Une ville, une histoire                                    Une petite place au soleil d'Arabie
Situation - Abderrahmane aura une idée lumineuse mais osée : il écrira carrément au roi. Personne ne l'a jamais fait auparavant car on ne dérange pas le souverain.
On dit que la chance sourit aux audacieux mais une fois dans la vie.
C'est sans doute le cas de Abderrahmane. Il est né à Boussaâda qu'il quittera à l'âge de 30 avec son épouse.
Il n'y a rien dans cette ville qui le retienne, ni famille, ni travail, ni même l'espoir d'en avoir un.
L'horizon restait bouché.
C'est à Paris qu'il s'installera dans les années 60 avec pour tout bagage une parfaite connaissance de la langue arabe ainsi que de quelques versets du Coran qu'il a appris à l'école coranique.
Il vivra au jour le jour grâce à quelques petits boulots.
Mais c'est à la mosquée du XVIIIe arrondissement, à la rue Mira qu'il trouvera quotidiennement du réconfort.
Paris était à ses yeux une ville de perdition et ne voulant pas perdre son âme, il décidera de s'installer en Arabie saoudite après une omra.
Ce voyage n'était qu'un prétexte.
Là encore il vivra presque clandestinement et arrivera même à envoyer quelques mandats à son épouse restée en France.

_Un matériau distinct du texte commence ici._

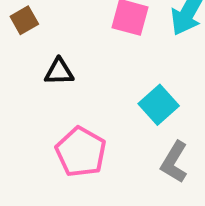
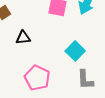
gray L-shape: (174, 162) -> (85, 80), turned -30

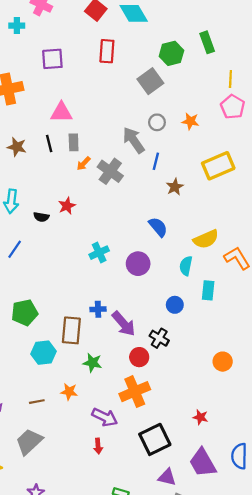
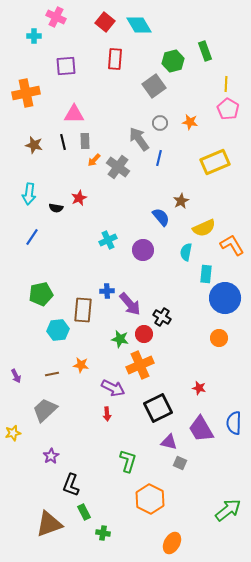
brown star: (175, 187) -> (181, 201), moved
blue circle: (175, 305) -> (225, 298), moved, size x2.0
green star: (92, 363) -> (120, 339), moved

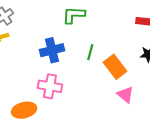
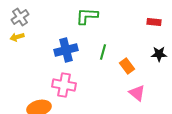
orange rectangle: (115, 67) -> (127, 66), size x0.7

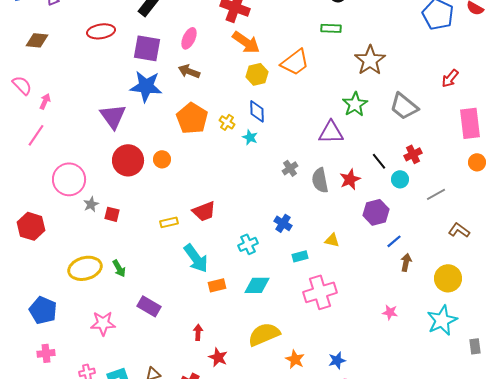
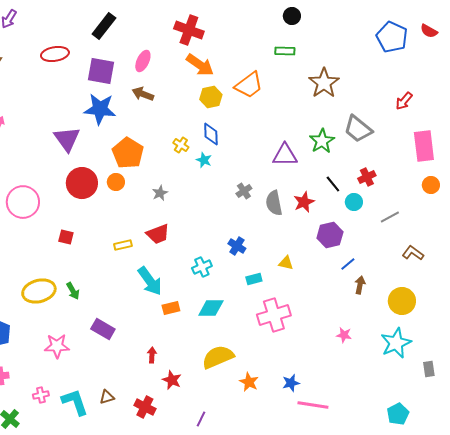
green star: (355, 104) -> (322, 141), moved
orange pentagon: (192, 118) -> (128, 153), moved
gray star: (91, 204) -> (160, 193), moved

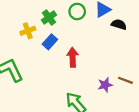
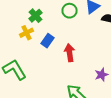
green cross: (49, 17) -> (36, 16), moved

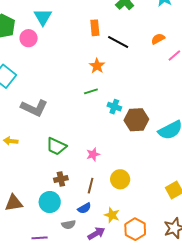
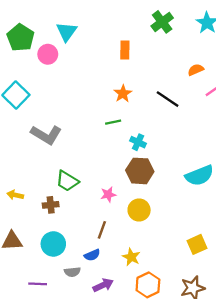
black line: (118, 42) -> (168, 99), moved
brown hexagon: (136, 120) -> (140, 171), moved
yellow arrow: (11, 141) -> (15, 195), moved
brown cross: (61, 179) -> (51, 205), moved
yellow circle: (120, 179) -> (139, 210), moved
yellow star: (112, 215) -> (131, 257), moved

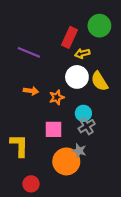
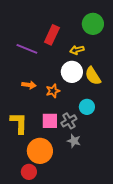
red rectangle: (69, 37) -> (52, 35), moved
cyan circle: (83, 113) -> (87, 107), moved
gray cross: (87, 126) -> (69, 121), moved
yellow L-shape: (19, 145) -> (19, 123), moved
orange circle: (66, 161) -> (40, 151), moved

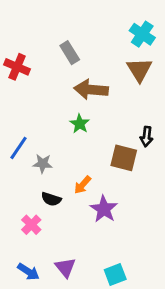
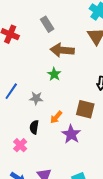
brown square: (124, 158) -> (85, 109), moved
gray star: (43, 164) -> (36, 98), moved
black semicircle: (51, 199) -> (34, 127), turned 80

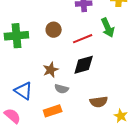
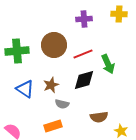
green arrow: (108, 28) -> (108, 64), moved
brown circle: (54, 30) -> (54, 45), size x1.6
blue triangle: (23, 91) -> (25, 89), moved

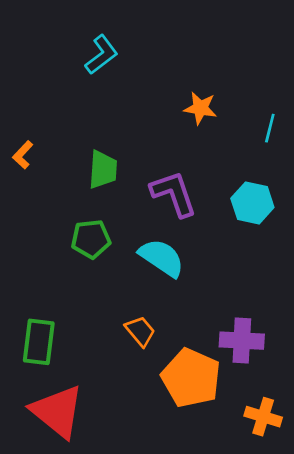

Serviable et volontaire, toujours prêt à rendre service à La Mecque il finira par se faire énormément d'amis et tout le monde fermera les yeux sur sa situation administrative car les étrangers au royaume n'ont pas le droit de s'installer sauf dérogation spéciale du gouvernement.
Grâce à quelques appuis bien solides qui plaidèrent sa cause auprès de ce prince presque inaccessible, il obtiendra ce document.
Mais pas question de regroupement familial.
Le petit tour-opérator qu'il avait créé et qui organisait des voyages pour les pèlerins de France et les émigrés algériens de façon générale ne lui permettaient pas de prétendre à plus.
Il écrira des dizaines de lettres et de suppliques à différents responsables pour l'autoriser à ramener sa femme, il n'aura droit qu'à un niet poli et courtois.
C'est alors qu'il aura une idée lumineuse mais osée : il écrira carrément au roi. Personne ne l'a jamais fait auparavant car on ne dérange pas le souverain pour une femme, même si elle était l'épouse.
Le roi lira la lettre avec le sourire semble-t-il, l'enverra au prince chargé du ministère de l'Intérieur qui l'enverra à son tour au prince chargé du vice-ministère de l'Intérieur.
Et miracle ce dernier le convoquera en tête-à-tête, l'écoutera et lui signera tous les papiers nécessaires pour autoriser l'épouse à venir.
En 2088 Abderrahmane opérait encore à Minen.